The Department of Buildings has ordered the demolition of a hulking, half-built home at 1882 East 12th Street that has ensnared neighbors in a legal battle for the last eight years, marking a win for the community and Assemblyman Steven Cymbrowitz, who fought the city relentlessly on their behalf.
“For eight years the people of East 12th Street battled the Board of Standards and Appeals, battled the Department of Buildings and battled a bureaucracy that seemed stacked against them even though common sense was on their side,” Assemblyman Cymbrowitz said.
“Anyone who saw this five-story monster of a house at 1882 East 12th Street knew it didn’t belong there. Neighbors lost sleep because they imagined the structure falling down around them. At last, justice has prevailed,” he said.
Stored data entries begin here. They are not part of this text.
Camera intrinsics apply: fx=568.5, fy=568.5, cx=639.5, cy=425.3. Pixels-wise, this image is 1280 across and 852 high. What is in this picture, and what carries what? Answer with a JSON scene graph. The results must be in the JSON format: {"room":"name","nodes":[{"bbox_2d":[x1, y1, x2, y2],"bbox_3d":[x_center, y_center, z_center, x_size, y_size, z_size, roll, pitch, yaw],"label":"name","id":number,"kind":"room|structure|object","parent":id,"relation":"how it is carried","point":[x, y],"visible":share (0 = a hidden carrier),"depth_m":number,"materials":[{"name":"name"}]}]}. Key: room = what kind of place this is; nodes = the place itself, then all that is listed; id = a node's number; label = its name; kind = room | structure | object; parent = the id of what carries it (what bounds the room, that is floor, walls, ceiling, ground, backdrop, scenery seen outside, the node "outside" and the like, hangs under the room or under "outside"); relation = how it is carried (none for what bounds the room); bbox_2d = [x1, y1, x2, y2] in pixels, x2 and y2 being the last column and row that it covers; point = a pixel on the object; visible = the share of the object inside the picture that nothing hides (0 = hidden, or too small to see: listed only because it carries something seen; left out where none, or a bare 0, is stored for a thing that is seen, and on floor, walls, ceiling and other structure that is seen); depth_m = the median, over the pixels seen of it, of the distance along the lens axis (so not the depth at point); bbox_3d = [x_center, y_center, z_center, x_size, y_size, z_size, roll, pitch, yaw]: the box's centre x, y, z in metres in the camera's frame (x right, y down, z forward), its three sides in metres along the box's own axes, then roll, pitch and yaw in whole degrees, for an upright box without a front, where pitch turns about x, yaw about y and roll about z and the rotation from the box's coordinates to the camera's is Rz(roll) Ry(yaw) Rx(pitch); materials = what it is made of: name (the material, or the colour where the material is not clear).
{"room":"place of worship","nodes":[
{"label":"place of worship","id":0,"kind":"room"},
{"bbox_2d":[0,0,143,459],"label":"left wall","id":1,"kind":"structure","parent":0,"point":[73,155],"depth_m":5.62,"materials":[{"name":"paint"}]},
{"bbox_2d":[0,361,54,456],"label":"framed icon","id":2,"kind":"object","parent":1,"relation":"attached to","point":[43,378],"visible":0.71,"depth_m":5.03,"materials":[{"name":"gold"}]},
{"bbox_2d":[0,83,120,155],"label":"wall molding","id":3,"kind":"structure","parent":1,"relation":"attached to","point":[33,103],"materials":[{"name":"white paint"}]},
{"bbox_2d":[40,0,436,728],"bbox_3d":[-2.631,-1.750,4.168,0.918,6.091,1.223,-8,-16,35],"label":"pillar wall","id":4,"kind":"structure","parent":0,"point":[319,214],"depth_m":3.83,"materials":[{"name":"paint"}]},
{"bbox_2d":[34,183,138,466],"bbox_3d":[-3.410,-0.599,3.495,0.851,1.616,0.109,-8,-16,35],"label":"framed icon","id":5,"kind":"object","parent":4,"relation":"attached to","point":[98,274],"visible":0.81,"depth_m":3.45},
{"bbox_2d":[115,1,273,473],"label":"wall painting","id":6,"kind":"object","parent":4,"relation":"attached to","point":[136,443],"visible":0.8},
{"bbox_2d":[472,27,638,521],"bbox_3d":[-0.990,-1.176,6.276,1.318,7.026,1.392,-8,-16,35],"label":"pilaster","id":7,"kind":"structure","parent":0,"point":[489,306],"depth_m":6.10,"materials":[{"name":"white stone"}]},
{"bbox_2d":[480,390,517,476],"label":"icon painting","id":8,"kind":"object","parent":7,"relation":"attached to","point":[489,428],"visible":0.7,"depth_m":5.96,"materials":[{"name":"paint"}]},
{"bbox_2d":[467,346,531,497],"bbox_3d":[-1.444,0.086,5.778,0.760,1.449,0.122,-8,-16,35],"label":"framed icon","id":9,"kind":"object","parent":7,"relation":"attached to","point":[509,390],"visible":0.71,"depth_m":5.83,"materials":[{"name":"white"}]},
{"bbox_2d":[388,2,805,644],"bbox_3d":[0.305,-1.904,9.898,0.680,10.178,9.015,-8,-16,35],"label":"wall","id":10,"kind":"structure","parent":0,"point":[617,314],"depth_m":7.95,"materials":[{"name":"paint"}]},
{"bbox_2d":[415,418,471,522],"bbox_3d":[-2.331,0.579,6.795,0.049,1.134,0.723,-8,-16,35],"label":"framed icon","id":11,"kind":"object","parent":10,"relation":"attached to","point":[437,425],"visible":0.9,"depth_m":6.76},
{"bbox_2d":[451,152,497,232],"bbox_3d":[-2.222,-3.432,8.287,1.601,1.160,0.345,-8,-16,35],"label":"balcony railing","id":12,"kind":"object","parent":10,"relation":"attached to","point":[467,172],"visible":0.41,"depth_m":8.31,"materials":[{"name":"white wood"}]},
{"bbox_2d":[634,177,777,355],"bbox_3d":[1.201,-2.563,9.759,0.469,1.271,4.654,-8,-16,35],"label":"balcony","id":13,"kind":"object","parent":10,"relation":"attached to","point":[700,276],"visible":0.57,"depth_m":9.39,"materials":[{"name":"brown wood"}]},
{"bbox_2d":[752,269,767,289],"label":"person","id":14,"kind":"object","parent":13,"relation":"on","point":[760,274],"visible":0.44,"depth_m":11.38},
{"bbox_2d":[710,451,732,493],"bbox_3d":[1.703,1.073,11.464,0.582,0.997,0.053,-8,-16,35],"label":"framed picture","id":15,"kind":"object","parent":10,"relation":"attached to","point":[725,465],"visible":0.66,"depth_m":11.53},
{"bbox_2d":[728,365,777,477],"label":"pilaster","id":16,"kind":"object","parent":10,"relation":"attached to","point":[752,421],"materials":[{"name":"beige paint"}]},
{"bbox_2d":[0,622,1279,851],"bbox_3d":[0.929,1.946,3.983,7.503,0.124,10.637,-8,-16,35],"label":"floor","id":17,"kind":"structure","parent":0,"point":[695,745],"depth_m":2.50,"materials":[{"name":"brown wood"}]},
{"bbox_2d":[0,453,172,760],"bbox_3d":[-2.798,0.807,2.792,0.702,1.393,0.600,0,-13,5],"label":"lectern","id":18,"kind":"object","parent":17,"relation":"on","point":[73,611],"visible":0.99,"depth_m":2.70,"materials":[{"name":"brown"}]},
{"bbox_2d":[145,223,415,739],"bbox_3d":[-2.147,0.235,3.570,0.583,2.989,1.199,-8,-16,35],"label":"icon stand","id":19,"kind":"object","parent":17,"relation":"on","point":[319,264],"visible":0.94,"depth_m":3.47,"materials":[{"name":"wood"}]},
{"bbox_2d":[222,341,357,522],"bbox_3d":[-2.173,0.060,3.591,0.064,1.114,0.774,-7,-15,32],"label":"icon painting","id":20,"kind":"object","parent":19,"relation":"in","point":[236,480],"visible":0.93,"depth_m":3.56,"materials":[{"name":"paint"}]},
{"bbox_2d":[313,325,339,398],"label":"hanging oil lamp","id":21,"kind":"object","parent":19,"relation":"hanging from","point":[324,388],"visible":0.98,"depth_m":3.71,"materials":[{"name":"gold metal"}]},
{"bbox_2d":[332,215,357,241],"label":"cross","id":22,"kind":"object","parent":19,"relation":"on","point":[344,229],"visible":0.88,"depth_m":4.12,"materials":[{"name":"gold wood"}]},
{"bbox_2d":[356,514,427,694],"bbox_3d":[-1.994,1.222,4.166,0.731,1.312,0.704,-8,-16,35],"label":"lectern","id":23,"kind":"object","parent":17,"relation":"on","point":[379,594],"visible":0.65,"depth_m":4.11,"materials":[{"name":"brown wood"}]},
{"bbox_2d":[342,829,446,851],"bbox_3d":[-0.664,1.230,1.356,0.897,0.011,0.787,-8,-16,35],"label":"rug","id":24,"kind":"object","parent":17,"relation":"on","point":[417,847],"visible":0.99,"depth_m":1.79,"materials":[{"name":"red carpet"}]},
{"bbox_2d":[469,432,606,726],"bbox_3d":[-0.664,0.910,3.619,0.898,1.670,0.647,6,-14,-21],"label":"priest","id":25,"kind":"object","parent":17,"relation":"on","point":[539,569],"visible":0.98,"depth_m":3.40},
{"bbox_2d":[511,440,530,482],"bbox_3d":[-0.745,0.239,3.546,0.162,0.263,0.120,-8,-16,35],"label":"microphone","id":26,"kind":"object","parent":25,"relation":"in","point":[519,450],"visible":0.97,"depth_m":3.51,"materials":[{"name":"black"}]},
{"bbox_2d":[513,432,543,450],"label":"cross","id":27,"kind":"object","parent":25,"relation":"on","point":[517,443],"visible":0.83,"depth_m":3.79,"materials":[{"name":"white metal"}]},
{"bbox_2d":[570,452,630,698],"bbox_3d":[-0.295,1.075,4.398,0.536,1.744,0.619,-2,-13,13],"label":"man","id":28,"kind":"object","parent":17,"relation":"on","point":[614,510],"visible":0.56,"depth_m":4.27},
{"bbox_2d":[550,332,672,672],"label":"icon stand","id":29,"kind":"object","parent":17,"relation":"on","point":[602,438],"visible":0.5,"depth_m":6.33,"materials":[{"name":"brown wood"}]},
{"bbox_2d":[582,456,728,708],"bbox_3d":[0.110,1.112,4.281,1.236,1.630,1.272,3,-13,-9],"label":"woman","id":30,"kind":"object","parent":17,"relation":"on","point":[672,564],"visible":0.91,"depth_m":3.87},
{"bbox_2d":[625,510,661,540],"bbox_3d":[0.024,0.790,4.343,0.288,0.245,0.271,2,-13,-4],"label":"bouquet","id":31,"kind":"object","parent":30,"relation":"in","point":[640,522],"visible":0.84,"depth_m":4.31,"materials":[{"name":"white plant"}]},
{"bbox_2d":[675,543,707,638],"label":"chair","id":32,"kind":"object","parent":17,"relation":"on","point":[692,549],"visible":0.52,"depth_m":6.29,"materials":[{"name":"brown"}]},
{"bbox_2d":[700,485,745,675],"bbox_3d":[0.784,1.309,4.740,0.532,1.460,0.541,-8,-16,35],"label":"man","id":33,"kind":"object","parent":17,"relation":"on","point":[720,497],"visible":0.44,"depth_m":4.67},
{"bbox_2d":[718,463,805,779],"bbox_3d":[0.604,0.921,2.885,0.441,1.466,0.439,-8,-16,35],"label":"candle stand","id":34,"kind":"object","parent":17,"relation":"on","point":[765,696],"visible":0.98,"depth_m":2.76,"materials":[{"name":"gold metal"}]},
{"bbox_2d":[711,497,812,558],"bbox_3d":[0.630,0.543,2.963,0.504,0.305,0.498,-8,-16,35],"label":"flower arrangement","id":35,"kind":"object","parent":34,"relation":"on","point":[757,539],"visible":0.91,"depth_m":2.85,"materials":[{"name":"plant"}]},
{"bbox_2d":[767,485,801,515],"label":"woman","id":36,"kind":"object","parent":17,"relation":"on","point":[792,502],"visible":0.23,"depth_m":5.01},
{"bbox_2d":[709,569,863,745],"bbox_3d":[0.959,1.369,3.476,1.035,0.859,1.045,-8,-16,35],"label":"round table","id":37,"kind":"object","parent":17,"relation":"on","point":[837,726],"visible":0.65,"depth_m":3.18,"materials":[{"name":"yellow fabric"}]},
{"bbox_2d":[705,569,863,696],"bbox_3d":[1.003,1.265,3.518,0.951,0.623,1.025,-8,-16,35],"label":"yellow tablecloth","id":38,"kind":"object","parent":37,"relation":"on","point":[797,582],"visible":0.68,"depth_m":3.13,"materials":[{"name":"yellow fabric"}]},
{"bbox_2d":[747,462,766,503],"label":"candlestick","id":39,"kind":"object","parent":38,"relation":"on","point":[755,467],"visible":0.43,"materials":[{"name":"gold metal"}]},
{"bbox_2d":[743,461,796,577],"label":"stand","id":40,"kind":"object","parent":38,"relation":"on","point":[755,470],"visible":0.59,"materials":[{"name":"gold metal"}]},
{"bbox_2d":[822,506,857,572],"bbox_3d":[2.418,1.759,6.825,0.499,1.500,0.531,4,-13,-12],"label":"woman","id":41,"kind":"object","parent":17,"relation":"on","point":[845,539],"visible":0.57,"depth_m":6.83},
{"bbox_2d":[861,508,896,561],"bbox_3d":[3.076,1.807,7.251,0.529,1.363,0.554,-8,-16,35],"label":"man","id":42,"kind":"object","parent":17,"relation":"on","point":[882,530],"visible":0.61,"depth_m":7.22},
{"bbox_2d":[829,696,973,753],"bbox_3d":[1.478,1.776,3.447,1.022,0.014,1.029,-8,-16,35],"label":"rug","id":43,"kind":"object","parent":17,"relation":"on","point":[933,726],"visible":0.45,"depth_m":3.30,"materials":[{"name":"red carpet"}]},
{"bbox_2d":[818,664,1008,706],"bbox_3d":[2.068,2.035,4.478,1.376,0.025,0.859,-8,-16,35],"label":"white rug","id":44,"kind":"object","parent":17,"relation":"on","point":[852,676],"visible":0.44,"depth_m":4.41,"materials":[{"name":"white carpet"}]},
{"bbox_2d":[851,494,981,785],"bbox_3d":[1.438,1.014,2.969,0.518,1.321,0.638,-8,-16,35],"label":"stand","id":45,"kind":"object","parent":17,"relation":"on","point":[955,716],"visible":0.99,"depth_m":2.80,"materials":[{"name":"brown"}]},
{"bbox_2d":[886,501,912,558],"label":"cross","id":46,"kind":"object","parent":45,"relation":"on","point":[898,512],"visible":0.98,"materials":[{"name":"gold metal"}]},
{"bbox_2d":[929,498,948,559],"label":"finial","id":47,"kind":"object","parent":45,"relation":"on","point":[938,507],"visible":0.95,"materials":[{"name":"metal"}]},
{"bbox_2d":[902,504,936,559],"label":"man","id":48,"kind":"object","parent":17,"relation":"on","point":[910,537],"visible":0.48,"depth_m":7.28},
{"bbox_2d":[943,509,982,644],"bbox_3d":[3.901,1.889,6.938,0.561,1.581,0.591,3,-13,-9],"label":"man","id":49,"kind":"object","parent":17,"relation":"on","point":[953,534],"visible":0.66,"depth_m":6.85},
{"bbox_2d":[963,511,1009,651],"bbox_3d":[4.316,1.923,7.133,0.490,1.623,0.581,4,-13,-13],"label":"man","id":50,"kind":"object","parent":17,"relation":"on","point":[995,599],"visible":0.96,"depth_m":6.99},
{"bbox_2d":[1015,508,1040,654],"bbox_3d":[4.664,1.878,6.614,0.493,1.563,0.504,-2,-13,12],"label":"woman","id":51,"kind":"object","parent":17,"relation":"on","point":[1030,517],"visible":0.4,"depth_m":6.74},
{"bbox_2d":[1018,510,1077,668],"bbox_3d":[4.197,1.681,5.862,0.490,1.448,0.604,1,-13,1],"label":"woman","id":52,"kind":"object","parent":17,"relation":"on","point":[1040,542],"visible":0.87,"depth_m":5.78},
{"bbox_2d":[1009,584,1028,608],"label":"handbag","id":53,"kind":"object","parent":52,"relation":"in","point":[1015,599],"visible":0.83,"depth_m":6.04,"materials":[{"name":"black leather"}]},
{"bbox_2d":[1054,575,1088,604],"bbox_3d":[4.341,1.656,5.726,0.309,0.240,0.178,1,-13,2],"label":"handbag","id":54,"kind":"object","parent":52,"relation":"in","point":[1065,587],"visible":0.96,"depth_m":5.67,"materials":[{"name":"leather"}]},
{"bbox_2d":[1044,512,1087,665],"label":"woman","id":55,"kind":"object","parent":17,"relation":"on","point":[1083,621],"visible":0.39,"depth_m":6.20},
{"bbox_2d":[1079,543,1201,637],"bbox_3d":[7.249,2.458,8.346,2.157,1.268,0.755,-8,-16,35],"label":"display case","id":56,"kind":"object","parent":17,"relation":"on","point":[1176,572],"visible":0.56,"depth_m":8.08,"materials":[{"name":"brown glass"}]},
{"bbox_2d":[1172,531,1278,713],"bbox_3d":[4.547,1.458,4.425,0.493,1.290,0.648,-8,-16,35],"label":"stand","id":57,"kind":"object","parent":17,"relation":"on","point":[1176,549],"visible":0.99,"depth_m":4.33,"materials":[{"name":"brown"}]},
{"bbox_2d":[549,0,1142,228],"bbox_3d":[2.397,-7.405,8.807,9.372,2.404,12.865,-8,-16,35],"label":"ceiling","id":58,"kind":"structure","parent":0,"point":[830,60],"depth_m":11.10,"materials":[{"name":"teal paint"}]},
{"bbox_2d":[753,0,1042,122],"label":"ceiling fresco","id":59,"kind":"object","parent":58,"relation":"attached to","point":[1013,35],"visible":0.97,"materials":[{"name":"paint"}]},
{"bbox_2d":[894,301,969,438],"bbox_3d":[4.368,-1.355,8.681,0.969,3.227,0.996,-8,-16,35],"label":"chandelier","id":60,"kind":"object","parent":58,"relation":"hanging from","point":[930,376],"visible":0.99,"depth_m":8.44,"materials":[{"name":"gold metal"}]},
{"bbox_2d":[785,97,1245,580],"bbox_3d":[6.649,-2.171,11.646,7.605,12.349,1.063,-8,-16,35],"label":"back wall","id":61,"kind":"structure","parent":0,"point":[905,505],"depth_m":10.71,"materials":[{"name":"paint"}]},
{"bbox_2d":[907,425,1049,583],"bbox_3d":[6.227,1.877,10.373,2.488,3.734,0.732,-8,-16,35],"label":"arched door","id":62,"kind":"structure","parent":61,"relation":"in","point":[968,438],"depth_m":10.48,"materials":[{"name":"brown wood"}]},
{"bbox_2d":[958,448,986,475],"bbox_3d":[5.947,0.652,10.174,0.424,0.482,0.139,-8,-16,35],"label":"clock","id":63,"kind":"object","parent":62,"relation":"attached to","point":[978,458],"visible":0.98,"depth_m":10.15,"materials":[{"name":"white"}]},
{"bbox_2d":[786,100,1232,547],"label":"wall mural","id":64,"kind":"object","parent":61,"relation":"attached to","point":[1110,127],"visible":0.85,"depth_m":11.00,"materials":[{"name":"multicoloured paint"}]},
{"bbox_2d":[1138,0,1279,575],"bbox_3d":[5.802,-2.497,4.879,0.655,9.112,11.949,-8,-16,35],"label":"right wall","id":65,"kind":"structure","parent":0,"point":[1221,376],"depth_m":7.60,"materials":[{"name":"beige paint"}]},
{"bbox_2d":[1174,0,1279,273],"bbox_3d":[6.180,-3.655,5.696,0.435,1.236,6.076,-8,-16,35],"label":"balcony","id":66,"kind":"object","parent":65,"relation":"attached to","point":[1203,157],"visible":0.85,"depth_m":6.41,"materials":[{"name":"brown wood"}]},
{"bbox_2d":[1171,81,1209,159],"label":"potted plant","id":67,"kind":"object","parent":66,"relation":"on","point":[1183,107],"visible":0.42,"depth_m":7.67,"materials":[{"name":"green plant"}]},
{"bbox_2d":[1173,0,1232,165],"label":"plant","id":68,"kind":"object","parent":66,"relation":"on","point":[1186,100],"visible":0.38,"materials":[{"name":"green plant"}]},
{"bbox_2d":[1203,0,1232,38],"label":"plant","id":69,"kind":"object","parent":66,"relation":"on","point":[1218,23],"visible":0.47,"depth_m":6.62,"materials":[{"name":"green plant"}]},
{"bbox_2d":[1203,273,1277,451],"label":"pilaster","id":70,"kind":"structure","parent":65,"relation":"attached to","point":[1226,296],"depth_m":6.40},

Brooklyn Buildings Commissioner Ira Gluckman requested the emergency declaration to raze the Homecrest structure. The owner, Joseph Durzieh, has 60 days to submit new plans or tear down the home. If the owner fails to follow through with either option, the Department of Housing Preservation and Development comes in and demolishes the building.
The structure was built atop an existing bungalow and towers above the other two-story homes on the block. Neighbors argued that the foundation was unable to support the building’s weight and that the house was built in violation of city zoning laws as an alteration instead of new construction. In August, the city Board of Standards and Appeals allowed construction to proceed even after Kings County Supreme Court Justice Yvonne Lewis called BSA’s original ruling “arbitrary and capricious.” In 2010, Judge Lewis issued a temporary restraining order.
In late January, Assemblyman Cymbrowitz arranged to meet with Commissioner Gluckman along with Community Board 15 chair Theresa Scavo and homeowners in the hopes of forcing the agency to clarify its position on the issue. Assemblyman Cymbrowitz said after the meeting that the Commissioner expressed “deep concerns that the architect’s plans did not accurately deal with structural issues in the building.” DOB issued a stop-work order in response to this meeting.
The problem of out-of-scale development has been heard in neighborhoods throughout the city. Assemblyman Cymbrowitz has introduced legislation (A.1536) that would suspend the licenses of professional engineers and architects who abuse their privileges allowed under New York City’s self-certification program. Self-certification allows licensed architects and engineers to approve the plans themselves and avoid a full-scale review by a Department of Buildings inspector.
Assemblyman Cymbrowitz is also looking into the absence of oversight of BSA that led to the nightmare on East 12th Street. In a letter to Mayor de Blasio in January, he sharply criticized BSA, saying that “middle-class homeowners are being victimized by a body with no accountability.”